Memorial HRC has demonstrated that the case against Klykh and Karpyuk is based on the investigators’ cynical disregard for historical fact, let alone substance to the charges. Memorial’s analysis confirms that there is no evidence that the atrocities that the men are supposed to have committed, together with Ukraine’s current Prime Minister Arseny Yatsenyuk and other Ukrainian political figures, ever took place.
Both men’s assertion that all testimony was given under severe torture is backed by the scars they still bear.
As reported. the Russian prosecution claims that Klykh and Karpyuk were members of the Ukrainian nationalist organization UNA-UNSO and that at the end of 1994 and beginning of 1995 they were part of an armed formation of the self-proclaimed Chechen Republic of Ichkeria and fought against Russian federal forces. Karpyuk and Klykh, however, are accused of killing at least 30 Russian soldiers and other crimes, and face sentences of up to life imprisonment.
In fact, Klykh was at the time of the impugned crimes taking university exams in Kyiv, and Karpyuk was looking after his dying mother. All of this is easily proven, however Russian courts have thus far demonstrated indifference to alibis and other evidence proving innocence in its prosecution of Ukrainians held prisoner.
Memorial has pointed out that over half of the men whom Karpyuk and Klykh are supposed to have killed died in fighting elsewhere, and not, as the indictment claims, by gunfire. It believes that a large part of the indictment has been written purely to set the jury against the two defendants and asserts atrocities that never took place.

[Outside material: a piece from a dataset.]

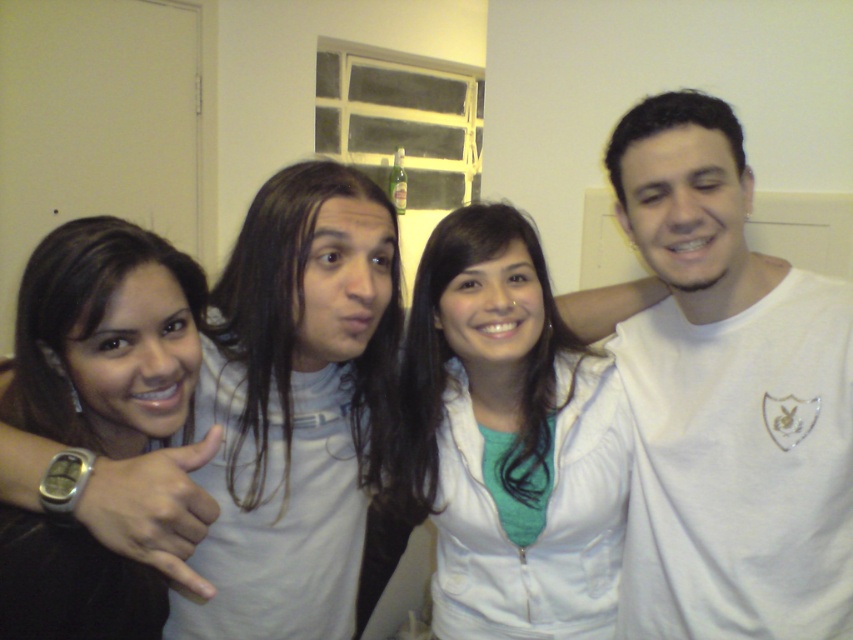
You are standing in the room and want to hand a gift to the person wearing the white matte jacket at center without moving closer than 3 feet from your current position. Is this possible?

The white matte jacket at center is 3.76 feet away from the camera, so you can hand the gift without moving closer than 3 feet since the distance is sufficient.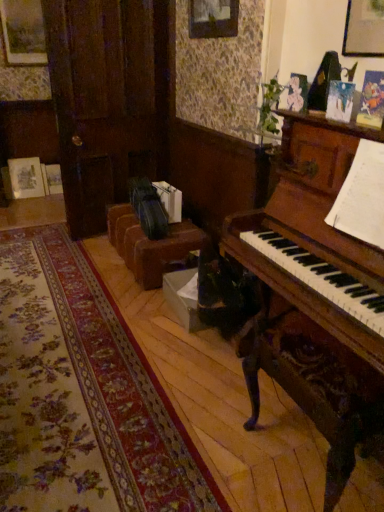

Details can be found here: Tortured for the Wrong Confessions: Russia’s ‘Ukrainian Nationalist’ Charges Demolished
Russia’s ’Ukrainian Nationalist’ Show Trial: No Bodies, No Proof, but Good ’Confessions’
This case is an especially damning indictment of Russia’s treatment of Ukrainians held hostage and willingness to extract any ‘confessions’ through the use of torture. The incredible allegations made by the head of Russia’s Investigative Committee, Alexander Bastrykin about supposed atrocities committed by Prime Minister Yatsenyuk and other Ukrainians in Chechnya aroused mirth on the Internet. There is little humour in a situation where men, held without lawyers or contact with their families, entirely under Russian control, will confess to anything just to stop the torture.